- _Instructions for the task_: Format the lines from the one containing "common name: Fat-hen" up to and including the one containing "common name: South american sea lion" as a JSON list of strings, one string per line, leaving out any blank lines.

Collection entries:
——

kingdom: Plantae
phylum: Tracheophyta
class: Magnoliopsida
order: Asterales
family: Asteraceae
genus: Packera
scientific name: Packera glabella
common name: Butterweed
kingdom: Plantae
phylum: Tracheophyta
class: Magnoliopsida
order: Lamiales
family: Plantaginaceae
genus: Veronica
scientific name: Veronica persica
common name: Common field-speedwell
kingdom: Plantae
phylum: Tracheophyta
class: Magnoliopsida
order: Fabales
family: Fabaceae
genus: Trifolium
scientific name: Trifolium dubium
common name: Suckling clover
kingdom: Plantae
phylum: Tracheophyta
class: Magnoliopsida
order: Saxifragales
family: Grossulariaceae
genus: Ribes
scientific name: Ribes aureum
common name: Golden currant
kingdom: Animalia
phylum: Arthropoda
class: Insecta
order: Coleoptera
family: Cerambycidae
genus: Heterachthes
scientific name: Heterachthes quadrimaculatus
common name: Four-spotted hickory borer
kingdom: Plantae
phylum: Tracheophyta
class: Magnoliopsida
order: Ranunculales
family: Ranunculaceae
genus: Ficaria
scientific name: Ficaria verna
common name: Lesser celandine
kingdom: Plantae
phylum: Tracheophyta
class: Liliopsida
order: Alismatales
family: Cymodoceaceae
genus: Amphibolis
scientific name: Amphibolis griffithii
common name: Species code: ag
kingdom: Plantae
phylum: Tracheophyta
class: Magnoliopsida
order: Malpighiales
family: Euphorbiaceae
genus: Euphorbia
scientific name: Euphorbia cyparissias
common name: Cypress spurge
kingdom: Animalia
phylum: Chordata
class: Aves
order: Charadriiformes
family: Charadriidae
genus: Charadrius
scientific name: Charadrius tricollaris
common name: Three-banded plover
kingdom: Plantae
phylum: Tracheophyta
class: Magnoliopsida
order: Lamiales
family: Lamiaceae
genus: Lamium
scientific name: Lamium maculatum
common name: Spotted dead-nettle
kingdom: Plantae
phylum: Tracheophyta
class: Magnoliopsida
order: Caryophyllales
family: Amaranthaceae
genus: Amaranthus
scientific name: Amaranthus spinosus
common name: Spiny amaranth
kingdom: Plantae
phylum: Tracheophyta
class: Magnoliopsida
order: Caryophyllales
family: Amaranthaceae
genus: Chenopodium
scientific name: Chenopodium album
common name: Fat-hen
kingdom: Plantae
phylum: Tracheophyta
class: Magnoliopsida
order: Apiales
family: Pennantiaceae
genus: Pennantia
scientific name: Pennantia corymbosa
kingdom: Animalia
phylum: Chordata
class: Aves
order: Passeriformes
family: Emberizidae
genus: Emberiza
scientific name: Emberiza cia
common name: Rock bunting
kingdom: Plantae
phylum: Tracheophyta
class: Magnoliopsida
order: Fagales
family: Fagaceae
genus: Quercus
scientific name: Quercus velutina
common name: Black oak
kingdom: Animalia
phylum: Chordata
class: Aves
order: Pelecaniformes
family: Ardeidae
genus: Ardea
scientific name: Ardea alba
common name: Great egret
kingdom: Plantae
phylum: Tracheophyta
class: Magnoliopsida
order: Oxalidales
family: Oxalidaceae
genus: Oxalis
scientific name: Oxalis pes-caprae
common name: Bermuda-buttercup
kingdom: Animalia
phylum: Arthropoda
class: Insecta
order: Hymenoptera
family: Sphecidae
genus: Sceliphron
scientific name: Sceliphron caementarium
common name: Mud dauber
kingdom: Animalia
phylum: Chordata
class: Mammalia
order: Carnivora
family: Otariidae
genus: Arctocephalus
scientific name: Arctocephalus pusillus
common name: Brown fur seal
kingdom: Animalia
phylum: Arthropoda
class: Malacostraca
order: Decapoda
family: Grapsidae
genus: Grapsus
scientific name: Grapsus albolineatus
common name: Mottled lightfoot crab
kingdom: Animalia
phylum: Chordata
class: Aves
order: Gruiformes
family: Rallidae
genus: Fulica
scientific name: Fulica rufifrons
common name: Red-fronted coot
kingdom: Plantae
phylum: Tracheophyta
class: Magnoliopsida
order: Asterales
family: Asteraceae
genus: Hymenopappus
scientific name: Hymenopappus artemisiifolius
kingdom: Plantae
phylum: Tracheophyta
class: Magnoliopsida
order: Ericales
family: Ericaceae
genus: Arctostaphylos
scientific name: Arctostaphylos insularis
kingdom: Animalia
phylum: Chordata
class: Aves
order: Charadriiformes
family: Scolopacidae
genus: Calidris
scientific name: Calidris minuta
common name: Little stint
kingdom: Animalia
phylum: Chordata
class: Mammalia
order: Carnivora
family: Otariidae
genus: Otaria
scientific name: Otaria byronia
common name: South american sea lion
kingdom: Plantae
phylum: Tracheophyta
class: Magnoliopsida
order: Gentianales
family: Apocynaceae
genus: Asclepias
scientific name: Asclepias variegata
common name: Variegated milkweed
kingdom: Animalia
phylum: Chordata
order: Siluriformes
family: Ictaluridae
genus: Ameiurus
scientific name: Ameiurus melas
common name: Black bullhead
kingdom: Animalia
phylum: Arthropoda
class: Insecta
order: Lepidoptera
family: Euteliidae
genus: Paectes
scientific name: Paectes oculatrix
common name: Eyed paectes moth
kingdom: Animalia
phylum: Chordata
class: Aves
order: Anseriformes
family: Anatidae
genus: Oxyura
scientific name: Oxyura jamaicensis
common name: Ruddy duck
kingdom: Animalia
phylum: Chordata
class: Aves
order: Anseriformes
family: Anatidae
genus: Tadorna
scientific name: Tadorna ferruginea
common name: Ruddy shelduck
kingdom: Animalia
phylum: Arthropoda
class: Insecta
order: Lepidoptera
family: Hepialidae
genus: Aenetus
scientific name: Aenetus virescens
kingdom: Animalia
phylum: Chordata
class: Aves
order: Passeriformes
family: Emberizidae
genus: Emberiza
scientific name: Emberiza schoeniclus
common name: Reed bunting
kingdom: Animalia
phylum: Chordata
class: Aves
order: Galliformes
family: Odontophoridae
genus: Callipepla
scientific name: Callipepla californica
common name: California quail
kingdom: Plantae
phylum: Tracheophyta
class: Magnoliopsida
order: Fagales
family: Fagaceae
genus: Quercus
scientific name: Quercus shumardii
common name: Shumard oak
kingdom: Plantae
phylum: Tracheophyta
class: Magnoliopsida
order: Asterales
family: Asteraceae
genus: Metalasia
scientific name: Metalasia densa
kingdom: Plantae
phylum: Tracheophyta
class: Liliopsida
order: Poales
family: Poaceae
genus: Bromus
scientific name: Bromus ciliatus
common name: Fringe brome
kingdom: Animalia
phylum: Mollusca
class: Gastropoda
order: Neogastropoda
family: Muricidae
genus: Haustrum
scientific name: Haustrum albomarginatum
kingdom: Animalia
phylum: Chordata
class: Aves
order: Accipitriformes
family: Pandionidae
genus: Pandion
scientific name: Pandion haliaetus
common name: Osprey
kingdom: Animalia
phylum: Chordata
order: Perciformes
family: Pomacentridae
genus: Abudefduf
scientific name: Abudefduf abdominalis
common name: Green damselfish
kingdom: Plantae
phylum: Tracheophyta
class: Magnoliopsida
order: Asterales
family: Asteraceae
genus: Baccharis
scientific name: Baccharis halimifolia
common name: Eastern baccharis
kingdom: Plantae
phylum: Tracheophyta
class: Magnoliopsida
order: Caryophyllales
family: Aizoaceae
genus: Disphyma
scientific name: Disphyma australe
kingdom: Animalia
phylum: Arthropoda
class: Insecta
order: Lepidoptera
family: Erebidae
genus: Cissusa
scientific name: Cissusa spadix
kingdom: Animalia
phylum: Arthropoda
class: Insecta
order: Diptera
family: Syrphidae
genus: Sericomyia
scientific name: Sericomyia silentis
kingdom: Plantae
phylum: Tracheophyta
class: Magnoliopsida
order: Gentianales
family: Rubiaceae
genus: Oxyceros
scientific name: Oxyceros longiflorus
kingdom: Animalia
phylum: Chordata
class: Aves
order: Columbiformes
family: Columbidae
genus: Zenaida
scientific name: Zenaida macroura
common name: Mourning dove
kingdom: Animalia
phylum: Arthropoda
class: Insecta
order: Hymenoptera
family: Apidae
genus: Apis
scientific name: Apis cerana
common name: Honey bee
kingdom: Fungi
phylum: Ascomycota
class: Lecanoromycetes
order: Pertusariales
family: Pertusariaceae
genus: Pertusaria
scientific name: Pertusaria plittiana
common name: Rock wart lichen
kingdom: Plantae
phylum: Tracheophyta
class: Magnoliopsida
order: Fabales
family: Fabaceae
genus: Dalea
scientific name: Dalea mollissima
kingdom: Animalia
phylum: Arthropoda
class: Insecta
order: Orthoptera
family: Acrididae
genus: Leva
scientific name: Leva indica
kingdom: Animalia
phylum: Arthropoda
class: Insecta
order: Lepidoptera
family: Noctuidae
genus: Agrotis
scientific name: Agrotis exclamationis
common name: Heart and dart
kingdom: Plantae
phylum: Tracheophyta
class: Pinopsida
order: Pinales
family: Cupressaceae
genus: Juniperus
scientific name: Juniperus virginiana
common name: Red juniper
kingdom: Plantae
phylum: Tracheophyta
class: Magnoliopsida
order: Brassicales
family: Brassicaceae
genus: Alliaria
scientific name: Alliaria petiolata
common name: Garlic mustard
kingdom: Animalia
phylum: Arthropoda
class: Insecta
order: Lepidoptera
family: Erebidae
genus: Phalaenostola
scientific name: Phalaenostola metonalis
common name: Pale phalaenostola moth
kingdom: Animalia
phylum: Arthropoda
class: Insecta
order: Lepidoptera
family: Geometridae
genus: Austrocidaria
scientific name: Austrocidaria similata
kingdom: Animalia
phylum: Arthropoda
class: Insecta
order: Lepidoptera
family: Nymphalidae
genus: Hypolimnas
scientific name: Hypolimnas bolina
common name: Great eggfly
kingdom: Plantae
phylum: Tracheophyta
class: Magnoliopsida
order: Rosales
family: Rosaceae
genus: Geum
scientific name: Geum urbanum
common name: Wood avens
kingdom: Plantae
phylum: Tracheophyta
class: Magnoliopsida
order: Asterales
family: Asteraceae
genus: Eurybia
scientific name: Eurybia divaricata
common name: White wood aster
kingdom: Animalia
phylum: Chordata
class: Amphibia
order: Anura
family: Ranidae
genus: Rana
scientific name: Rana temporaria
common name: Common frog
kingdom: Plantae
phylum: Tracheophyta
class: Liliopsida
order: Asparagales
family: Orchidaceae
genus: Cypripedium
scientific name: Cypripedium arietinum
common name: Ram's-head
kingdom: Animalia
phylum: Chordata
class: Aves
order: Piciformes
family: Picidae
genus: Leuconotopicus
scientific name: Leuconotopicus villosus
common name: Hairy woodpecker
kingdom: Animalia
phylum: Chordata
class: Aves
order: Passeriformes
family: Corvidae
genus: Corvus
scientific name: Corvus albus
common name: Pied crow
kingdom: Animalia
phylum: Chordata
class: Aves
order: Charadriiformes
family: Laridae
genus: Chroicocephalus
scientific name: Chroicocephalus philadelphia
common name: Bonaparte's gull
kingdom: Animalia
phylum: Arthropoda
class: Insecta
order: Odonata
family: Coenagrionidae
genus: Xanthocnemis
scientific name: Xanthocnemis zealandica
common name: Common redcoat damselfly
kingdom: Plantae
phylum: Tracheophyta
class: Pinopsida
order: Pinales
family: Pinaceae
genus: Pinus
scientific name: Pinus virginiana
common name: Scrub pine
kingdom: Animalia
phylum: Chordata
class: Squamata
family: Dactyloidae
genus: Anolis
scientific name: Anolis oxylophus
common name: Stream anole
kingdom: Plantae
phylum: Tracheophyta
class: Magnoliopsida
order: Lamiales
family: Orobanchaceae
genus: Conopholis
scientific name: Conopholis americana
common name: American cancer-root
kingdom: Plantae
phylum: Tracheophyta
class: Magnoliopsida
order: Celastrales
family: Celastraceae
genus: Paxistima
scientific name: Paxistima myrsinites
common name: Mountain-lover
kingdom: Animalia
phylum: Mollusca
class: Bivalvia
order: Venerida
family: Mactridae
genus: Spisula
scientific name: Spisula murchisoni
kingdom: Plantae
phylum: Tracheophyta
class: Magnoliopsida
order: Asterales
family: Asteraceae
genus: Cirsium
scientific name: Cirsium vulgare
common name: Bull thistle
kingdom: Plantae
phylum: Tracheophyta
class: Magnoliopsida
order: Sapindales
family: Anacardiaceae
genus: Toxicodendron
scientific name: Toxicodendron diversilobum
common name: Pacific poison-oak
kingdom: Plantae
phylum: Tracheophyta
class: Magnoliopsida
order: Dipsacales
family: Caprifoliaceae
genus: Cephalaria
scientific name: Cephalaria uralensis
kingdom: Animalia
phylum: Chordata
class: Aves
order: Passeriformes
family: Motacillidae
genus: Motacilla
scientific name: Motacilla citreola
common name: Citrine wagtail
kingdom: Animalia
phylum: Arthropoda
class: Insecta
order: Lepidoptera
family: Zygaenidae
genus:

——

- _The answer_:
[
  "common name: Fat-hen",
  "kingdom: Plantae",
  "phylum: Tracheophyta",
  "class: Magnoliopsida",
  "order: Apiales",
  "family: Pennantiaceae",
  "genus: Pennantia",
  "scientific name: Pennantia corymbosa",
  "kingdom: Animalia",
  "phylum: Chordata",
  "class: Aves",
  "order: Passeriformes",
  "family: Emberizidae",
  "genus: Emberiza",
  "scientific name: Emberiza cia",
  "common name: Rock bunting",
  "kingdom: Plantae",
  "phylum: Tracheophyta",
  "class: Magnoliopsida",
  "order: Fagales",
  "family: Fagaceae",
  "genus: Quercus",
  "scientific name: Quercus velutina",
  "common name: Black oak",
  "kingdom: Animalia",
  "phylum: Chordata",
  "class: Aves",
  "order: Pelecaniformes",
  "family: Ardeidae",
  "genus: Ardea",
  "scientific name: Ardea alba",
  "common name: Great egret",
  "kingdom: Plantae",
  "phylum: Tracheophyta",
  "class: Magnoliopsida",
  "order: Oxalidales",
  "family: Oxalidaceae",
  "genus: Oxalis",
  "scientific name: Oxalis pes-caprae",
  "common name: Bermuda-buttercup",
  "kingdom: Animalia",
  "phylum: Arthropoda",
  "class: Insecta",
  "order: Hymenoptera",
  "family: Sphecidae",
  "genus: Sceliphron",
  "scientific name: Sceliphron caementarium",
  "common name: Mud dauber",
  "kingdom: Animalia",
  "phylum: Chordata",
  "class: Mammalia",
  "order: Carnivora",
  "family: Otariidae",
  "genus: Arctocephalus",
  "scientific name: Arctocephalus pusillus",
  "common name: Brown fur seal",
  "kingdom: Animalia",
  "phylum: Arthropoda",
  "class: Malacostraca",
  "order: Decapoda",
  "family: Grapsidae",
  "genus: Grapsus",
  "scientific name: Grapsus albolineatus",
  "common name: Mottled lightfoot crab",
  "kingdom: Animalia",
  "phylum: Chordata",
  "class: Aves",
  "order: Gruiformes",
  "family: Rallidae",
  "genus: Fulica",
  "scientific name: Fulica rufifrons",
  "common name: Red-fronted coot",
  "kingdom: Plantae",
  "phylum: Tracheophyta",
  "class: Magnoliopsida",
  "order: Asterales",
  "family: Asteraceae",
  "genus: Hymenopappus",
  "scientific name: Hymenopappus artemisiifolius",
  "kingdom: Plantae",
  "phylum: Tracheophyta",
  "class: Magnoliopsida",
  "order: Ericales",
  "family: Ericaceae",
  "genus: Arctostaphylos",
  "scientific name: Arctostaphylos insularis",
  "kingdom: Animalia",
  "phylum: Chordata",
  "class: Aves",
  "order: Charadriiformes",
  "family: Scolopacidae",
  "genus: Calidris",
  "scientific name: Calidris minuta",
  "common name: Little stint",
  "kingdom: Animalia",
  "phylum: Chordata",
  "class: Mammalia",
  "order: Carnivora",
  "family: Otariidae",
  "genus: Otaria",
  "scientific name: Otaria byronia",
  "common name: South american sea lion"
]